12. Enrique Rubio, on his love for working with people and for people
"I think one of the greatest things about having a diverse background like myself is that there will always come the time when you have the ability to combine all that you have learned... And I think that's why being in HR is a passion of mine, but I always love the fact that I had a different background and I can always bring that background into play when necessary, which is basically every day."
Very often in technology, one ends up just working in tech - and sometimes you miss working with humans. But Enrique Rubio just wanted to be in an area where whatever he was producing was for the benefit of the people and he was able to work directly with them.
He's especially thankful to his diverse background which gives him the ability to draw from the things he has learned in the past and apply them to whatever challenge lies in the present.
And that is what drives his passion for working with people and for people.
13. On the effective methods of talent sourcing, with Denys Dinkevych
"[Talent] sourcing is not only about searching but also about providing really extensive engagement which can vary based on the type of role we are talking about."
According to Denys Dinkevych, recruitment, nowadays, is related to marketing and selling jobs, which is why the demand for talent is super high. The main reason he chose this vocation was the great interest it instilled in him.
His advice to HR?
"I really like the internet and the value it provides to us.

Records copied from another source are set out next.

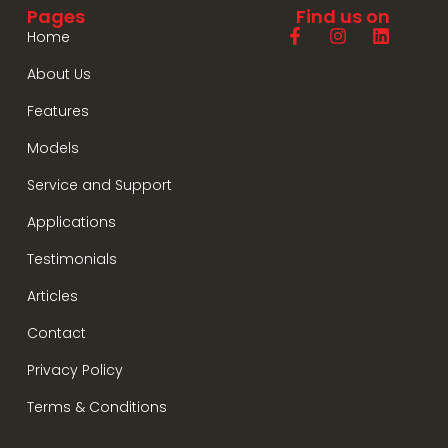
Pages
Find us on
Home
About Us
Features
Models
Service and Support
Applications
Testimonials
Articles
Contact
Privacy Policy
Terms & Conditions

It helps me collaborate with the recruitment function because it makes collaboration really efficient."
14. Suzanne Lucas, on talent management and hiring
"When we focus so much on acquiring talent and not on skill-building, we end up with someone that's mediocre."
When you're just focused on talent acquisition, you start thinking that you need to have someone that perfect for the role. "it prevents you from actually hiring people that are really good at the job or that people could be really good at it."

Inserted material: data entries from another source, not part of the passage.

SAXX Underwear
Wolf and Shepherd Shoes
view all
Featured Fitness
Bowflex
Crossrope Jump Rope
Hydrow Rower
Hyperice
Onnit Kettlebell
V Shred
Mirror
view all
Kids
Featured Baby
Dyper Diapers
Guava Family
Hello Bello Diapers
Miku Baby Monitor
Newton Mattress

Suzanne Lucas' advice for HR?
"HR needs to focus on the training and development aspect of talent."
15. The job search strategy with Career Sherpa, Hannah Morgan
"...what I found as I was working with job seekers over the course of my career, is that a lot of people just didn't understand the process of what they would need to do. And so what I like to do is help them understand what is the process that they'll need to go through. And how do we customize it for their unique situation so that they can implement it."

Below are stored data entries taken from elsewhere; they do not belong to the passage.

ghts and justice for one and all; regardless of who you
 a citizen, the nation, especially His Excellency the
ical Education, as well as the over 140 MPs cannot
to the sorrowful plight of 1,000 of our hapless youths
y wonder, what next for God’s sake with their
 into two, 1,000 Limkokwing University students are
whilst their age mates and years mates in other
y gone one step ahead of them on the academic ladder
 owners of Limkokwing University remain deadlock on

You're probably familiar with the term 'job coach'; Hannah Morgan is nothing of that sort. She doesn't perform the individual hand-holding, but what she does do is develop a job search strategy for job seekers and send them on their way. Instead of a hands-on coach, Hannah prefers to guide and give advice whenever people seek her expertise.
"The whole idea is developing a strategy to better navigate your job search, so that you can be more in control and feel like you're empowered to make whatever changes you want to make."